Start of Block

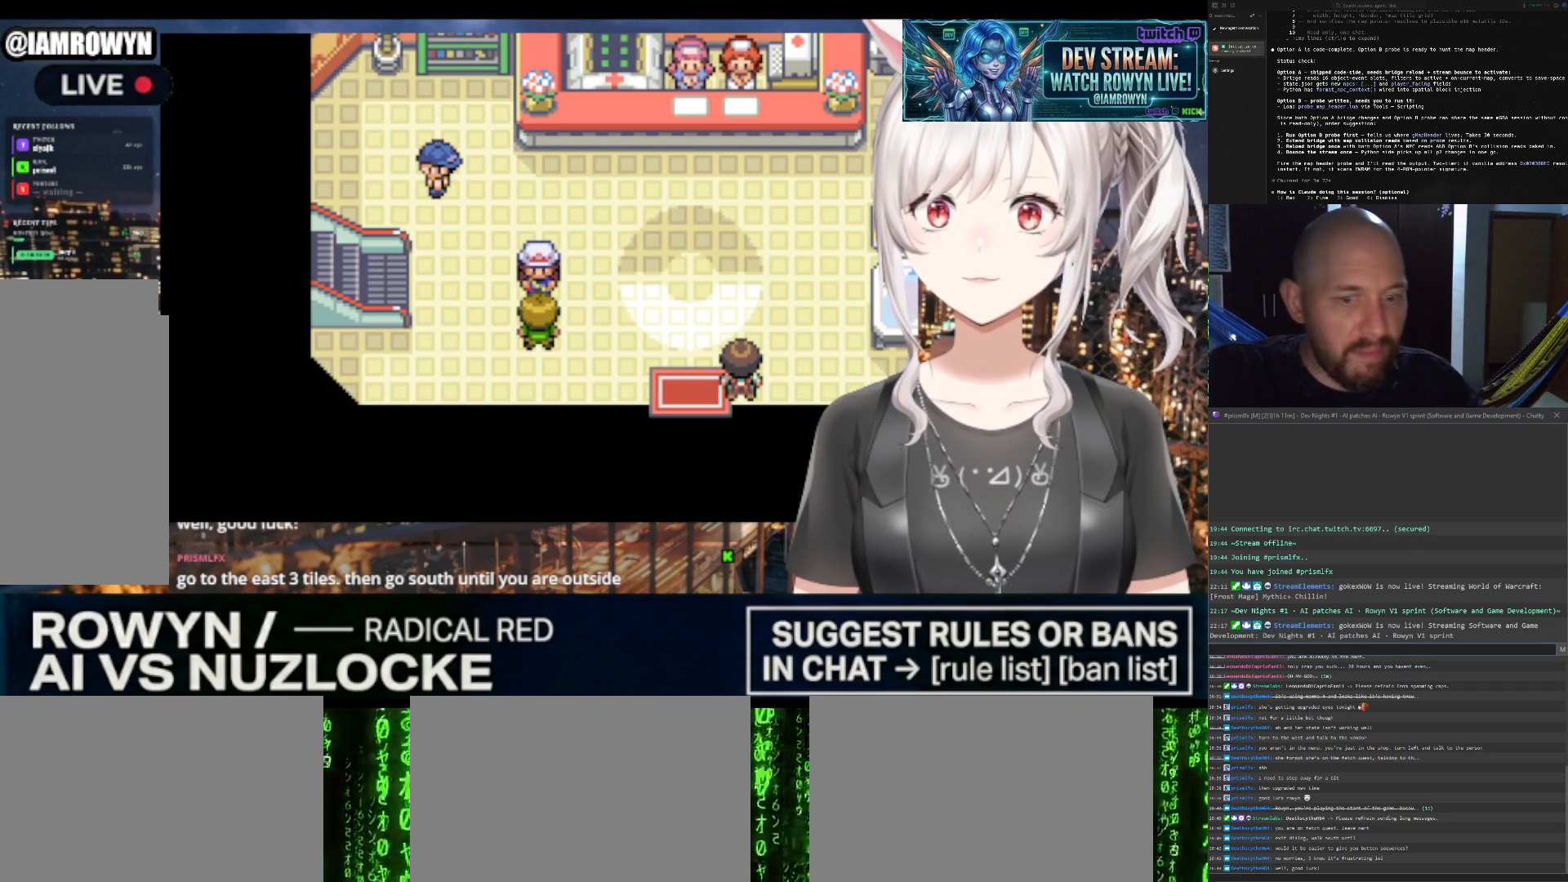
{"buttons": ["A"], "events": []}
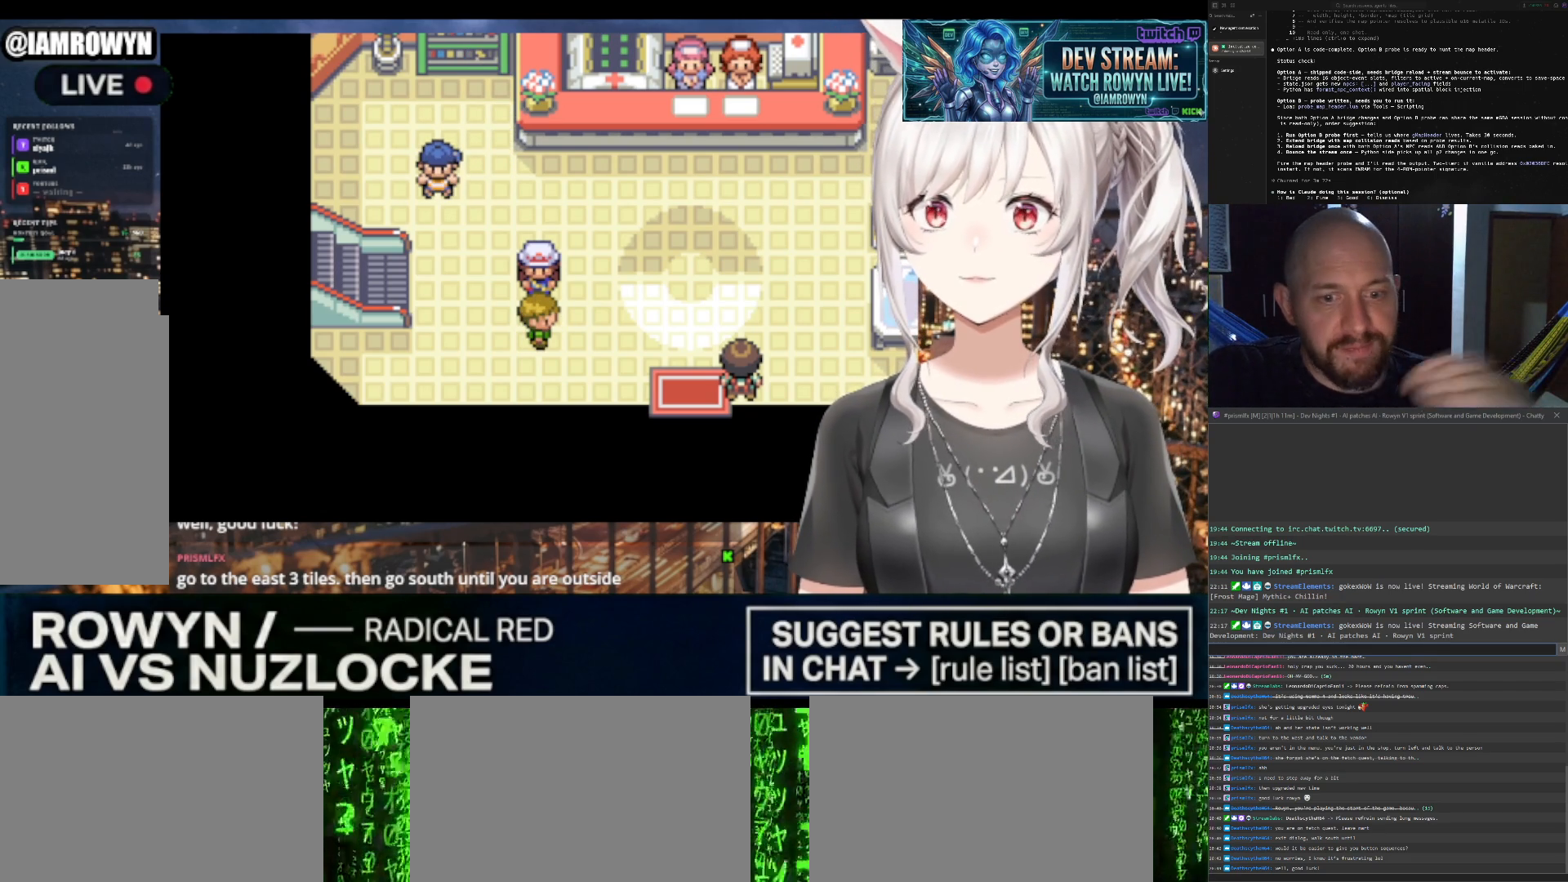
{"buttons": ["A"], "events": []}
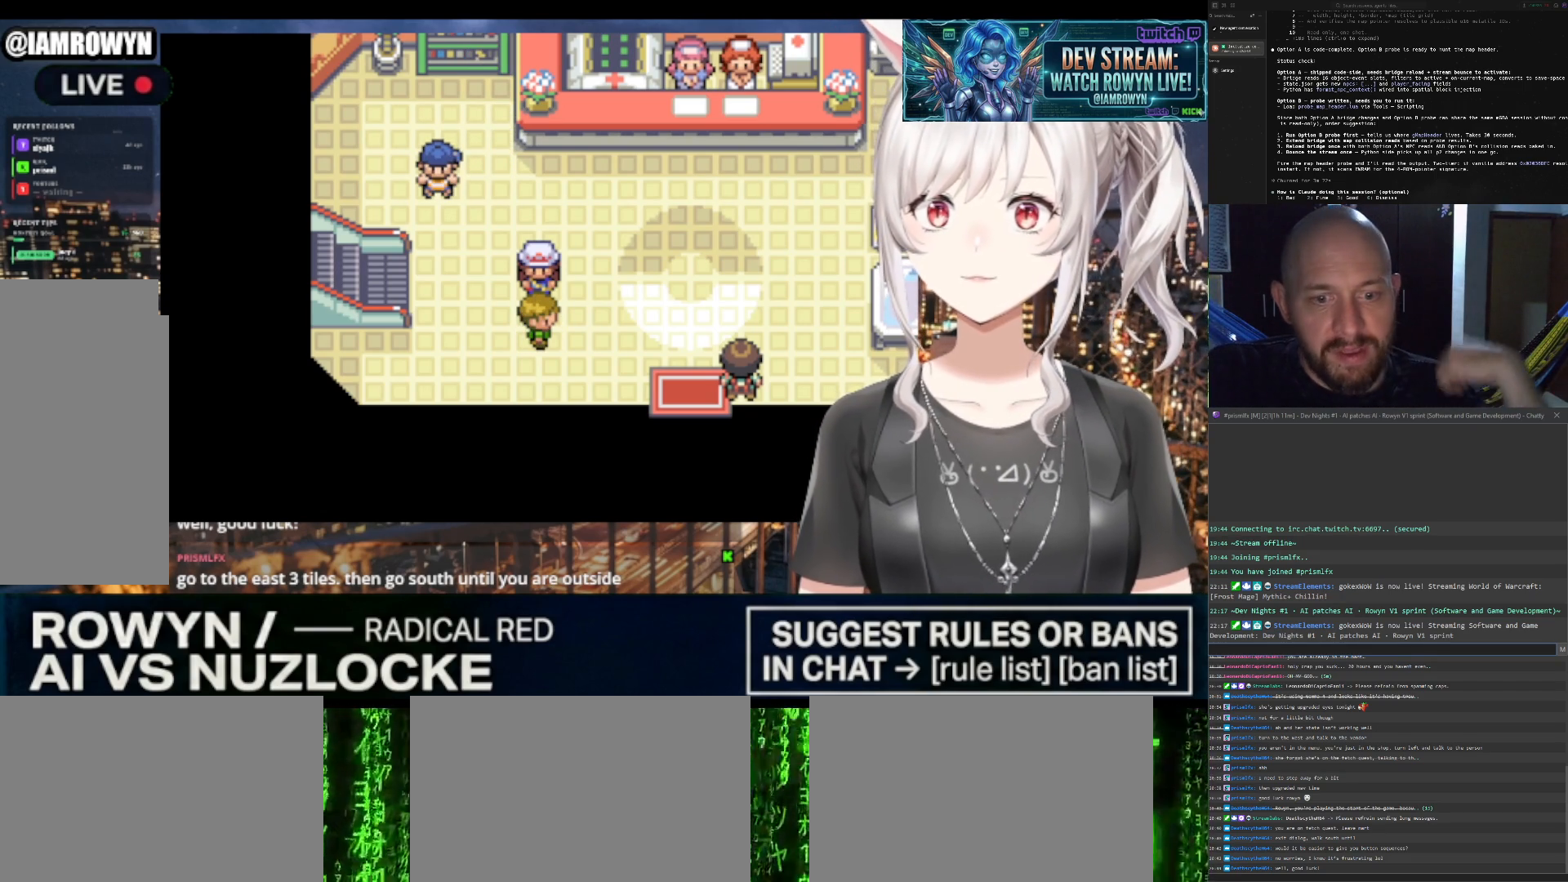
{"buttons": ["A"], "events": []}
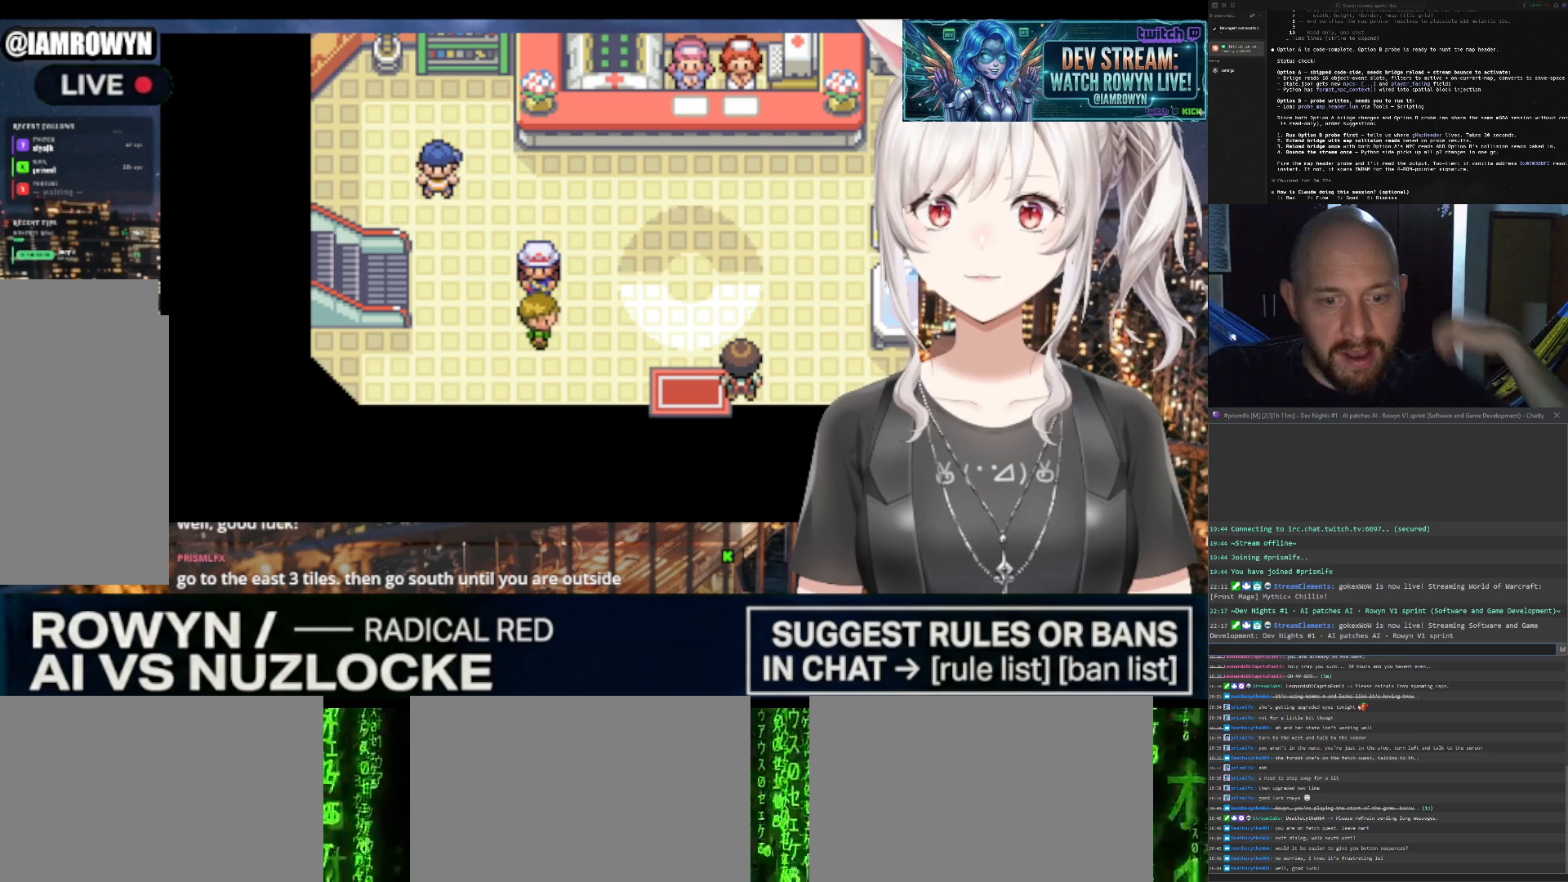
{"buttons": ["A"], "events": []}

End of Block

> _HOW TO COMPLETE THIS TASK_: If a line holds a picture, skip the picture and transcribe the rest of the material exactly.

> _WRITTEN SOLUTION_:
{"buttons": ["A"], "events": []}
{"buttons": ["A"], "events": []}
{"buttons": ["A"], "events": []}
{"buttons": ["A"], "events": []}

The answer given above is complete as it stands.